The BSA said Friday that it has no plans to sell the property, and that the land is being used as collateral to help meet financial needs that include rising insurance costs related to sex-abuse litigation.

However, the move dismayed a member of Philmont’s oversight committee, who says it violates agreements made when the land was donated in 1938. The BSA disputed his assertion.

Top BSA officials signed the document in March, but members of the Philmont Ranch Committee only recently learned of the development, according to committee member Mark Stinnett.

In a memo sent to his fellow members, Stinnett — a Colorado-based lawyer — decried the financial maneuver and the lack of consultation with the committee.

“I cannot begin to tell you how sorry I am to be the one to break this news to you,” Stinnett wrote. “The first point of the Scout Law is ‘A Scout is trustworthy.’ I am distressed beyond words at learning that our leaders apparently have not been.”

“But I am even more distressed to learn that Waite Phillips’ magnificent gift has now been put at risk,” Stinnett added.

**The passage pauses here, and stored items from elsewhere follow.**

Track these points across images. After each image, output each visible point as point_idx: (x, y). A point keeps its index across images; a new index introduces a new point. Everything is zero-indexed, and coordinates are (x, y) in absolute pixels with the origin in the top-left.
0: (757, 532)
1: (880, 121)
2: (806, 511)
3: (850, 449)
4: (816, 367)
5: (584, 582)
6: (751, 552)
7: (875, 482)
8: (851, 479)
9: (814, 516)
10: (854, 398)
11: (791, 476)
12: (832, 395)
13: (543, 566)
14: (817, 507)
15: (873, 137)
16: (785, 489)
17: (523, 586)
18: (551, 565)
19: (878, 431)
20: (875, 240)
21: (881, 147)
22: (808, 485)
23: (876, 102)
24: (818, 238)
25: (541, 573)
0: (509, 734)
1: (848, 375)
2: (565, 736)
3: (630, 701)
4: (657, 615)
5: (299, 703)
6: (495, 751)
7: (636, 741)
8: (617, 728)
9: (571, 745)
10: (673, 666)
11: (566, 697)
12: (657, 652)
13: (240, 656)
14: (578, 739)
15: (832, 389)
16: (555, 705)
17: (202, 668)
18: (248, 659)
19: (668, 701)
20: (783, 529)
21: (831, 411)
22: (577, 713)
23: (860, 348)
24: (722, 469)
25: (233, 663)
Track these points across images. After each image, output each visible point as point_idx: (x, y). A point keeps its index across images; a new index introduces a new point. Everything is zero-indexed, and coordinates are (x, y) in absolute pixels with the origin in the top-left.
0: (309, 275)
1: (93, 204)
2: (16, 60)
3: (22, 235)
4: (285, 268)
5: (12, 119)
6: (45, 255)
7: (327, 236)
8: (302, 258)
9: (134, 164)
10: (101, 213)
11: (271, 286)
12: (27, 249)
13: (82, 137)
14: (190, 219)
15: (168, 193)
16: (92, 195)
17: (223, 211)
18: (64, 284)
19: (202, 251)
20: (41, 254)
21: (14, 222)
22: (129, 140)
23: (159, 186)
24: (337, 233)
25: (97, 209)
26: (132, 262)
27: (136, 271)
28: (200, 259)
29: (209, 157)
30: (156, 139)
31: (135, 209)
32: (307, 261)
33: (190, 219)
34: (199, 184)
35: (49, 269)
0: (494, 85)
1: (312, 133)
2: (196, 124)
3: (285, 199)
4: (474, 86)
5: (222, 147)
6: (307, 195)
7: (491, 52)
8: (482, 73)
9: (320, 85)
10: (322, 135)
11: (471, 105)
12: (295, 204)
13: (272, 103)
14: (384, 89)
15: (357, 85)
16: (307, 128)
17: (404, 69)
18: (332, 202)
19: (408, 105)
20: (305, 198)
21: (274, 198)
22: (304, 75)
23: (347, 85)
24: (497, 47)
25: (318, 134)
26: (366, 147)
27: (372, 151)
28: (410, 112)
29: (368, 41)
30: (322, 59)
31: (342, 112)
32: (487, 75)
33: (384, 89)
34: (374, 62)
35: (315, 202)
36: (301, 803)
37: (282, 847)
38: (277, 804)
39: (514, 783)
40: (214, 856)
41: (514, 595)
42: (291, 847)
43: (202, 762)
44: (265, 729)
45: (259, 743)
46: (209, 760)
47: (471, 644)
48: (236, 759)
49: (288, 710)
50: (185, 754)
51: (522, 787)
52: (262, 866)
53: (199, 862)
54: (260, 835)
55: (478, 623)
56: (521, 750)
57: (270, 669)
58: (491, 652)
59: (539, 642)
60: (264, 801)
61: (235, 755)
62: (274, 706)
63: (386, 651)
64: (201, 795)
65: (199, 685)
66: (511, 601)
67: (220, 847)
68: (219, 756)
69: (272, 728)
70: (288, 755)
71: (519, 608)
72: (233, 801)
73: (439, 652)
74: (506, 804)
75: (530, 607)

Phillips was a successful oilman who used some of his fortune to develop a huge ranch in northeastern New Mexico. In 1938, and again in 1941, he donated two large tracts of the ranch to the Boy Scouts.

- Stinnett wrote that ranch committee member Julie Puckett — a granddaughter of Waite Phillips — had urged BSA officials in recent weeks to recognize Philmont as a restricted asset based on the understandings of all parties when Phillips donated the land.

“BSA management has instead stated its position that Philmont and its endowment are free and clear of restrictions and are thus theirs to take or encumber as they wish,” Stinnett wrote, depicting that stance as a “betrayal” of agreements made with the Phillips family.

The Boy Scouts disputed Stinnett’s assertion, saying nothing in the agreements with the Phillips family prevented the ranch from being used as collateral.